Yum is great, but do you trust them?

Bevan C. Bennett bevan at fulcrummicro.com
Wed Feb 11 00:56:36 UTC 2004


Dan Stoner wrote:

> I think yum is a great tool for easing the install and update of
> packages.  However, I'm a little concerned about the security of getting
> patches this way, especially with the recommendations of changing the
> yum.conf to include servers that are "closer."
> 
> Would anyone do this on a server?

Absolutely.

 > Would you trust the core repository more than the mirrors?

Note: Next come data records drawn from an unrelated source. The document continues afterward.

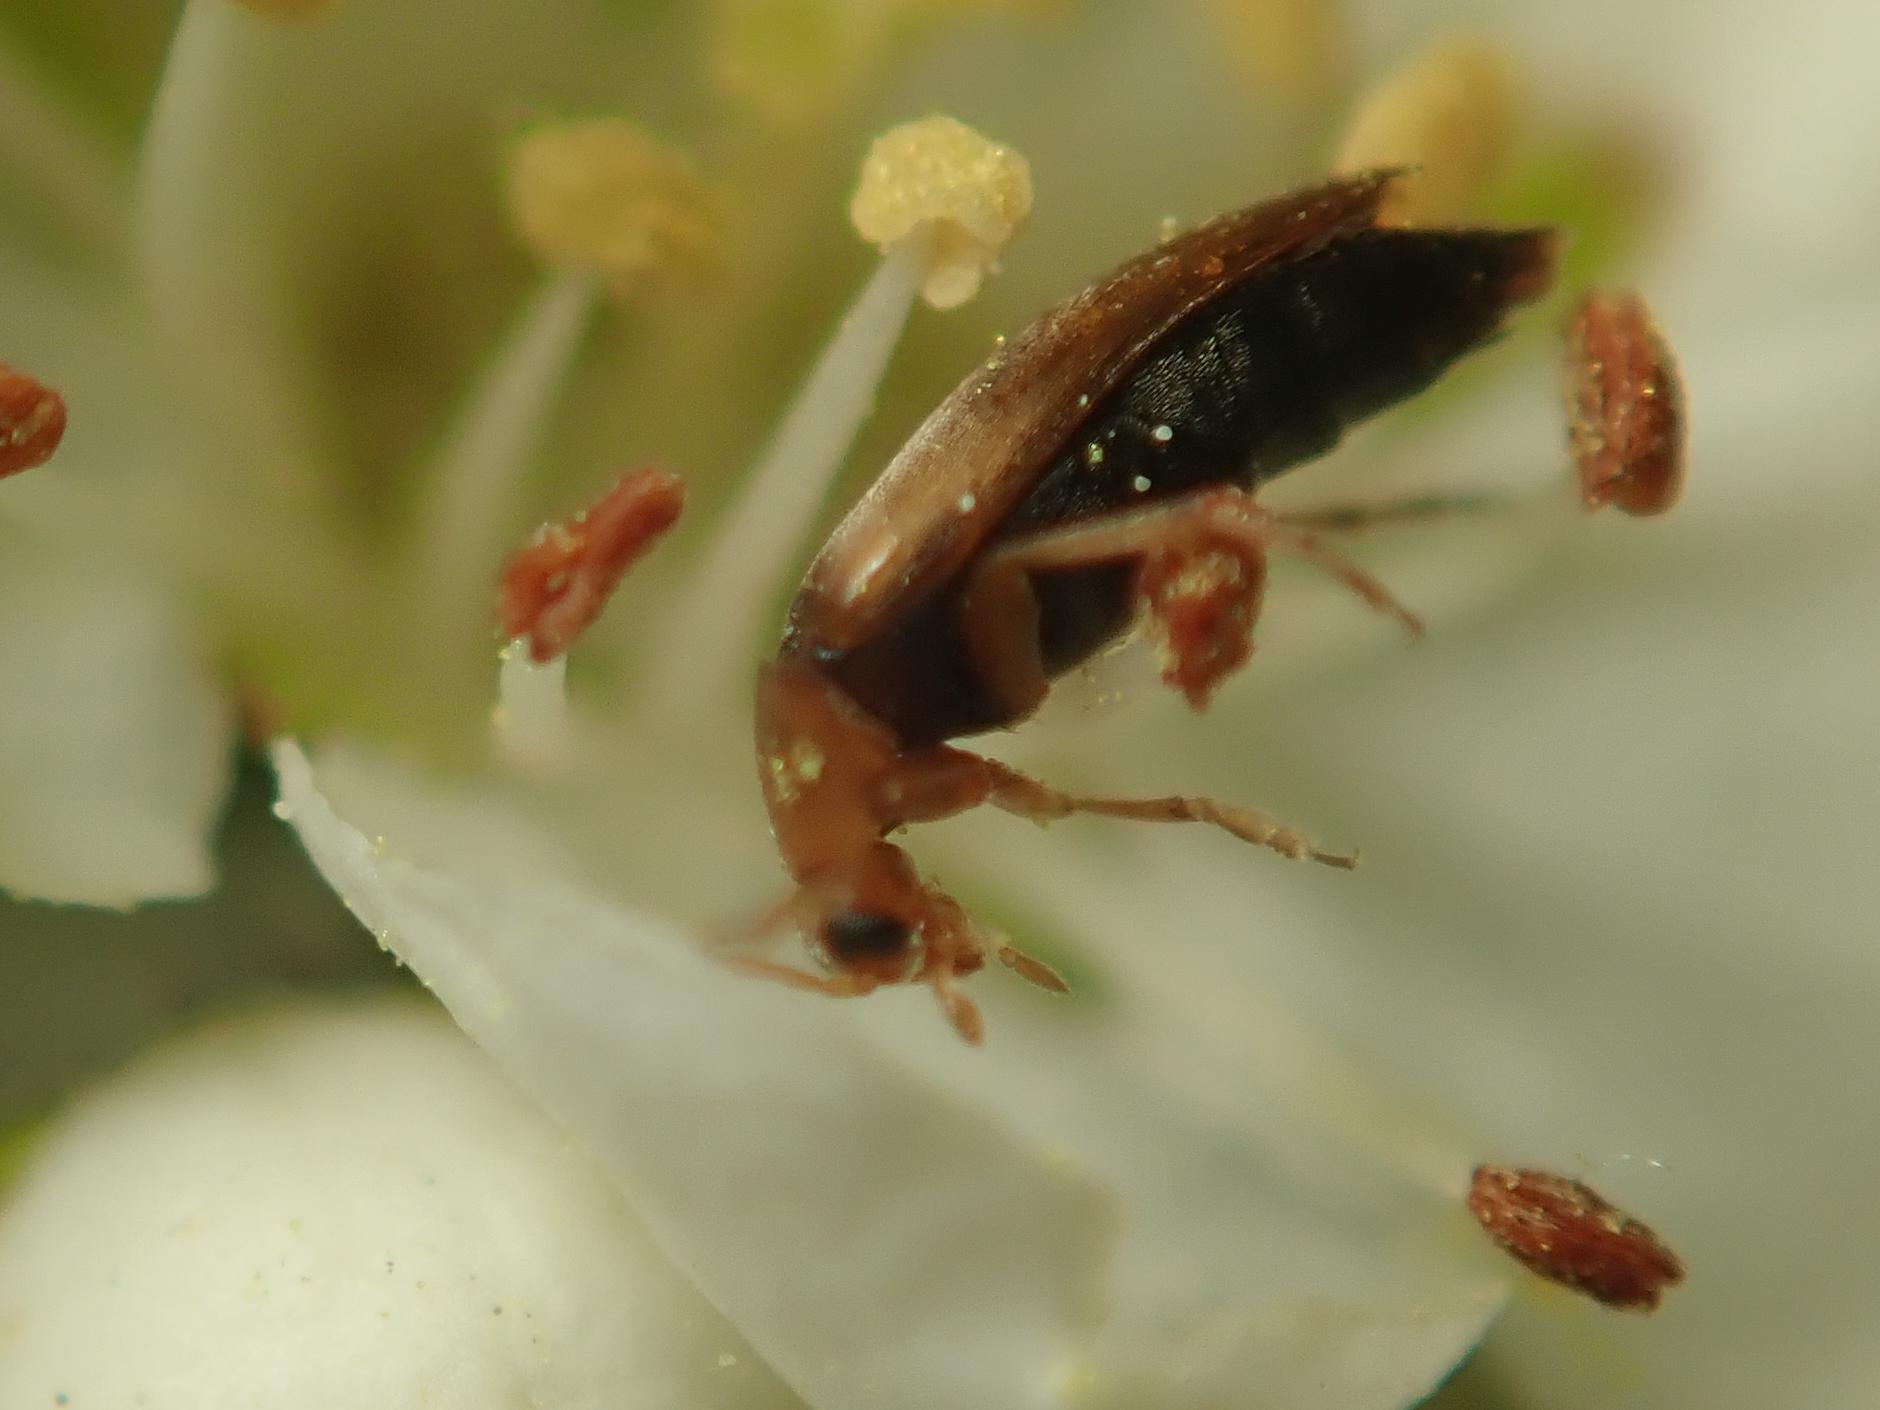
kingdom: Animalia
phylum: Arthropoda
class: Insecta
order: Coleoptera
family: Scraptiidae
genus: Anaspis
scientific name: Anaspis maculata
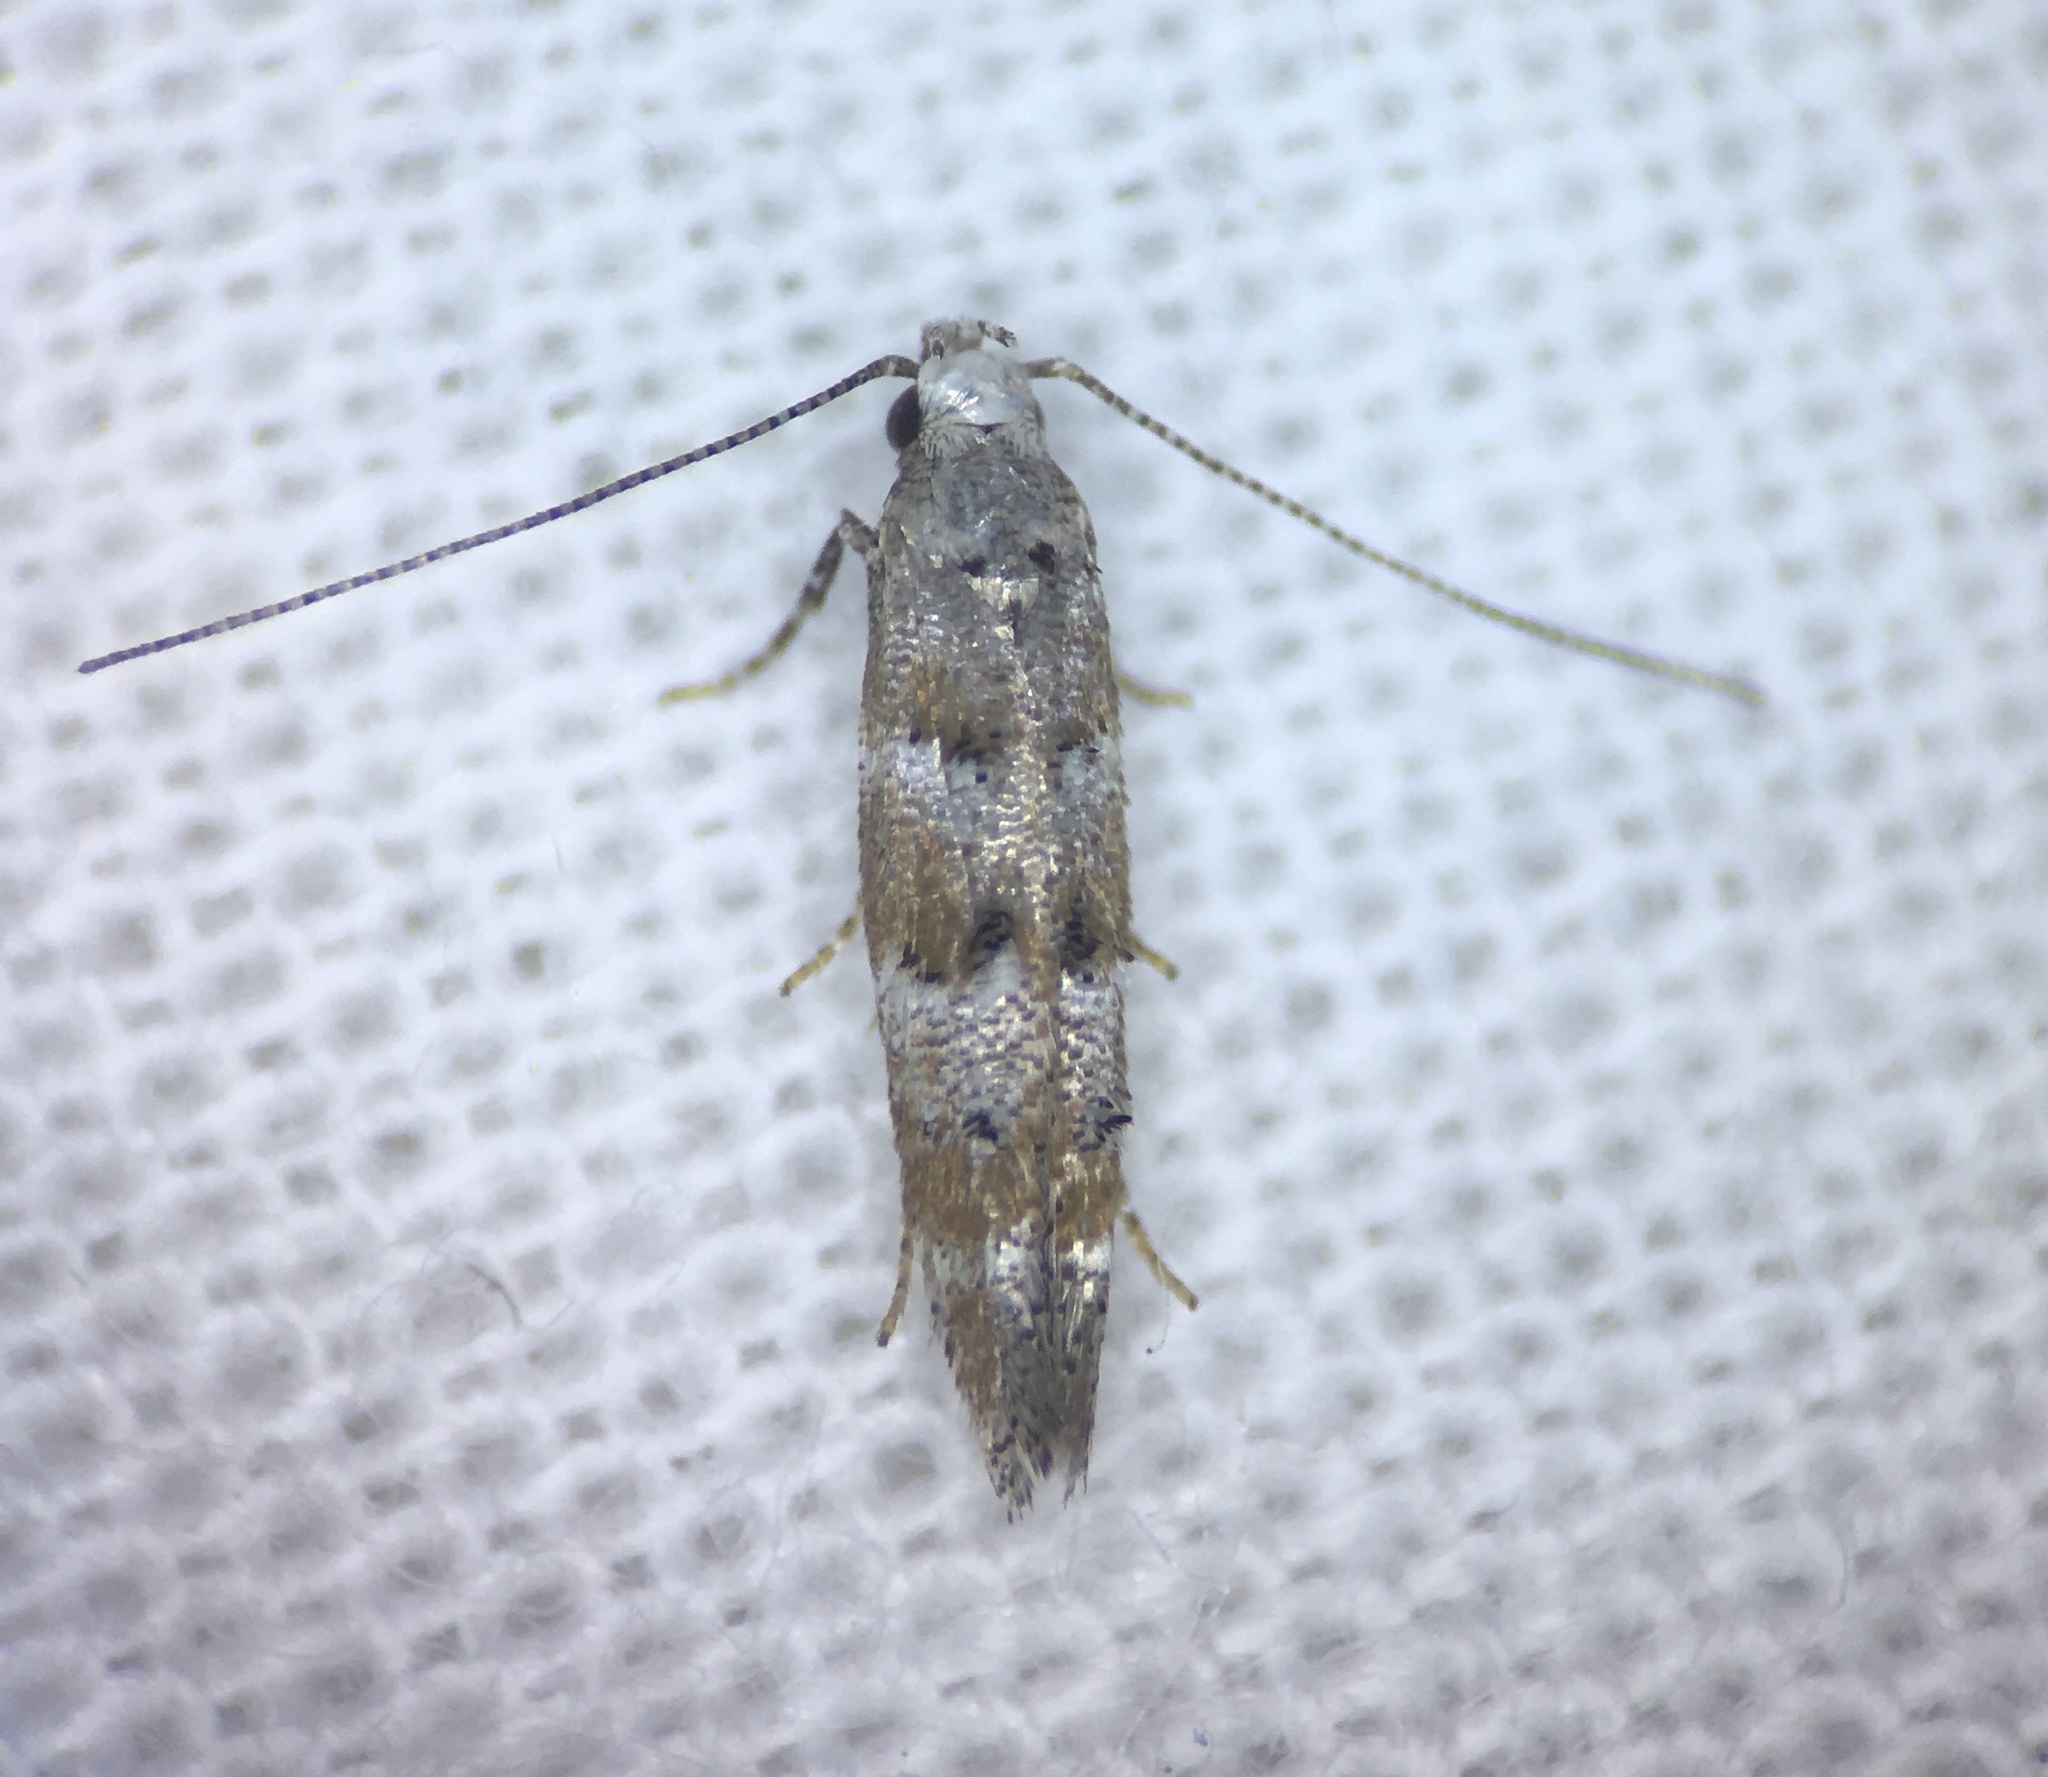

Not neccessarily, although mirrors may lag behind by a few days.
As long as you require a good GPG signature, and are careful about 
installing keys you trust, you should be safe no matter where the 
package comes from.

> Am I crazy even for considering Fedora for a server installation?

Not at all.

> After installing Fedora Core 1 and running yum update, some of the
> package updates display "MD5 digest: BAD".  Apparently, these packages 
> did not have the expected checksums.  I believe they installed anyway.

That doesn't sound good. A bad md5 digest usually means a corrupt or 
incomplete download... not something you want installed. Are you sure 
they installed? My yum has been very good (even annoying at times) about 
not installing any package files that don't 'seem right'.

> My initial response was to freak out about this, but some other linux
> jockies I spoke with said "no, that's normal, I see that all the time.".

Tying this back to your earlier question, people seem to have a lot more 
incomplete or corrupt downloads when using the core repository. In this 
respect, I trust the mirrors -more- than the core.